**Problems to solve**
(A) Answer these questions about the article on the National Evolutionary Synthesis Center, marking each answer (i), (ii) or (iii):
(i) In what month and year was NESCent founded?
(ii) How many visitors did NESCent host in its first 7 years, and from how many countries?
(iii) Who serves as Associate Director of Informatics?
(B) Turn the paragraph of the article on the National Evolutionary Synthesis Center that begins "NESCent was founded in December 2004" into a short bulleted list that keeps its main facts.
(C) Write the next part of the article on the National Evolutionary Synthesis Center, picking up after its final sentence.

**Passage for review**
::::::::

= National Evolutionary Synthesis Center =

Scientific research center in Durham, North Carolina

The United States National Evolutionary Synthesis Center (NESCent) is a scientific research center in Durham, North Carolina. Known by its acronym NESCent (which rhymes with “crescent”), the center’s goal is to promote collaborative, cross-disciplinary research in evolutionary biology.

NESCent offers a range of fellowships for visiting scientists and educators and sponsors numerous scientific meetings each year. In its first 7 years, NESCent hosted nearly 4,200 visitors from more than 50 countries. Sponsored projects span the fields of systematics, paleontology, molecular evolution, phylogeography, comparative biology, evolutionary genetics, population biology and functional morphology, among others.

The logo of the National Evolutionary Synthesis Center

==Mission==
NESCent promotes the synthesis of information, concepts and knowledge to address significant, emerging, or novel questions in evolutionary science and its applications. NESCent achieves this by supporting research and education across disciplinary, institutional, geographic, and demographic boundaries.

==History and funding==
NESCent was founded in December 2004 with a grant from the US National Science Foundation, and is jointly operated by Duke University, North Carolina State University, and the University of North Carolina at Chapel Hill. In the fall of 2009, NESCent was awarded a second 5-year grant from the National Science Foundation, which will provide funding for the center through 2014.

==Major programs==

NESCent sponsors a number of research and training programs for graduate students, postdoctoral fellows, faculty, and groups. Examples include:
- Catalysis meetings
- Working groups
- Postdoctoral fellowships
- Sabbatical fellowships
- Graduate fellowships
- Short-term visitor fellowships
- Postgraduate-level courses on topics related to evolution

==Senior leadership==
NESCent’s Directorate consists of:
- Allen Rodrigo, Center Director
- Susan Alberts, Associate Director of Science and Synthesis
- Todd Vision, Associate Director of Informatics
- Brian Wiegmann, Associate Director of Education and Outreach
In addition, NESCent has an external Advisory Board and Operations Committee that meet on a regular basis to advise the Directors and oversee the center.

::::::::

**Information shown**

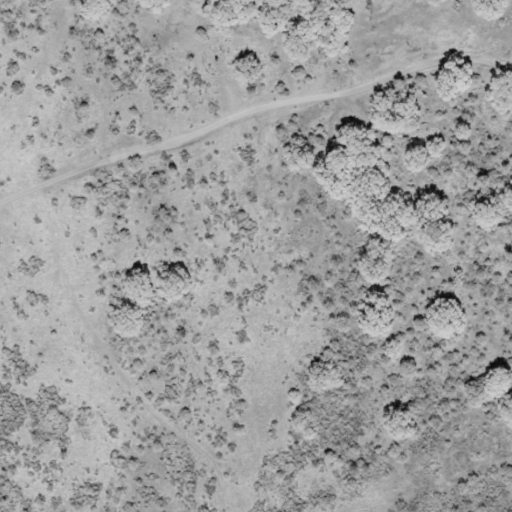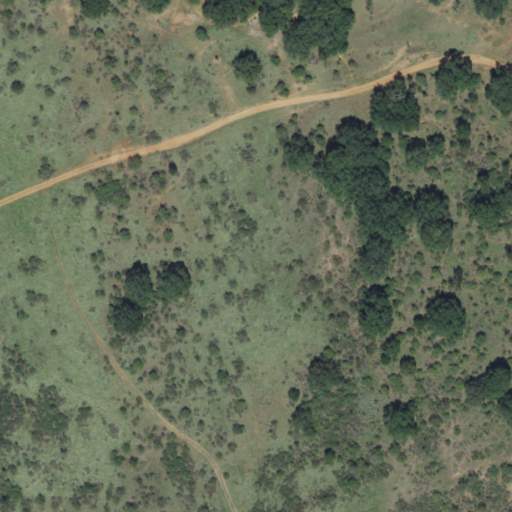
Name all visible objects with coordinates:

::::::::

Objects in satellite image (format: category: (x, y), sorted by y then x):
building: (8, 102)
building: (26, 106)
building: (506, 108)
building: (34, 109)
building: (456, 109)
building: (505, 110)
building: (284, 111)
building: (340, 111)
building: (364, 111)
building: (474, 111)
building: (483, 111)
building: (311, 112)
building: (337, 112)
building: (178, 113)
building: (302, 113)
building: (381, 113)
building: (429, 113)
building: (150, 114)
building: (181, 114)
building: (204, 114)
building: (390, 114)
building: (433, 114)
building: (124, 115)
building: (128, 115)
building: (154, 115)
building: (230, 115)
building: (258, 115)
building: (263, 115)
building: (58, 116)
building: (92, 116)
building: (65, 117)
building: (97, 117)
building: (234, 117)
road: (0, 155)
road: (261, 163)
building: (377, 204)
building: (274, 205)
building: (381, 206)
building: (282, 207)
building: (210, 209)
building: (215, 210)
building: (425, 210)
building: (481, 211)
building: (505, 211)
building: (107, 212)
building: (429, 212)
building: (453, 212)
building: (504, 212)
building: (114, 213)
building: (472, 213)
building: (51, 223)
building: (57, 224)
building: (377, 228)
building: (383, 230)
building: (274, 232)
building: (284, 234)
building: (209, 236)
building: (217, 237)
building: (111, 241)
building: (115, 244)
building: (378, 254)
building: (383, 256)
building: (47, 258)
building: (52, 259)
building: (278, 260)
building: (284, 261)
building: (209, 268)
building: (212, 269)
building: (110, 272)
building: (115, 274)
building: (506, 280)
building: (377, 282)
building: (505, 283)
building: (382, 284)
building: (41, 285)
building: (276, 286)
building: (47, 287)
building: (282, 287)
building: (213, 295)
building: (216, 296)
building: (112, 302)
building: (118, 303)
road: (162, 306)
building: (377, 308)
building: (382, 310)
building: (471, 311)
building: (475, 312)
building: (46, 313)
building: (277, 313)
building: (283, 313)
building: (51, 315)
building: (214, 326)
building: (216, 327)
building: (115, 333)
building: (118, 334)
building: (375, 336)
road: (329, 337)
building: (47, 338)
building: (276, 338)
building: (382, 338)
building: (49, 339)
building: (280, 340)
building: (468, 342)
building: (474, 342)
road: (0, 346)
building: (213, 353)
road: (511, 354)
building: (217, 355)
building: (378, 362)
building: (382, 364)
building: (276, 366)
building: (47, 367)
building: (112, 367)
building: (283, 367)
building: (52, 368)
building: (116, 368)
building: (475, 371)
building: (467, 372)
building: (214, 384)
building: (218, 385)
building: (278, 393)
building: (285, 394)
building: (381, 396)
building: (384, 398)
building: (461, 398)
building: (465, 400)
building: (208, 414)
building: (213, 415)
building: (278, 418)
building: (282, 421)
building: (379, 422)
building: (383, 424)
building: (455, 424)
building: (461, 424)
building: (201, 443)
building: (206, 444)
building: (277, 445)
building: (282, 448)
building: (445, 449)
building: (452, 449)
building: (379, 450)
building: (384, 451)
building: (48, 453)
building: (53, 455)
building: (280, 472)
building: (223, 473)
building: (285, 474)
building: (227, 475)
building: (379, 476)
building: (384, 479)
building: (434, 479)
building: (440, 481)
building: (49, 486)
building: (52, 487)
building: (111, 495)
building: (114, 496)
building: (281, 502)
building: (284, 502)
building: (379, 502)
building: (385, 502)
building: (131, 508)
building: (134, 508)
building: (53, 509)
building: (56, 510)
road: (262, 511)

::::::::

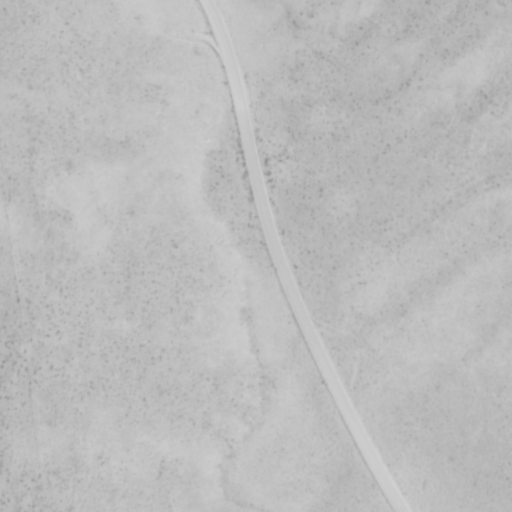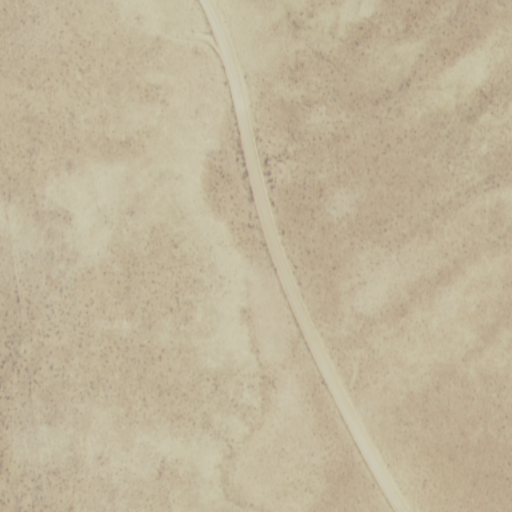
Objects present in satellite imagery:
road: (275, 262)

::::::::

**Responses by item number**
(A)
(i) December 2004
(ii) Nearly 4,200 visitors from more than 50 countries
(iii) Todd Vision

(B)
- Founded in December 2004 with a US National Science Foundation grant
- Jointly operated by Duke University, North Carolina State University, and the University of North Carolina at Chapel Hill
- Awarded a second 5-year National Science Foundation grant in fall 2009, funding the center through 2014

(C)
==Scientists-in-residence and in-house staff==
NESCent has 15-20 full-time employees and several employees on a part-time or contractual basis. In addition, approximately 10 postdoctoral fellows and 2-3 sabbatical scholars typically work on-site at the center at any given time.

==Informatics at NESCent==
NESCent’s informatics team plays an active role in developing cyberinfrastructure for the scientific community, with a focus on open source software, database development, IT support, and analytical tools in evolutionary biology. Major initiatives include the Generic Model Organism Database project, Dryad, and Phenoscape project.

==Education and outreach==
NESCent’s science education and outreach group works to improve evolution education, expand opportunities for underrepresented groups, and communicate current and emerging research to the general public. Programs include professional development workshops for instructors at science and education conferences, annual Darwin Day festivities, working groups on evolution education, and monthly audio/video podcasts for the Evolution in the News program.

==Location and facilities==
NESCent is located in the Erwin Mill Building, a former textile mill near Duke University’s main campus. NESCent’s facilities include four meeting rooms with space for up to 45 people, and a variety of offices for scientists and staff. The center is located at 2024 W. Main Street, Suite A200 Durham, NC 27705.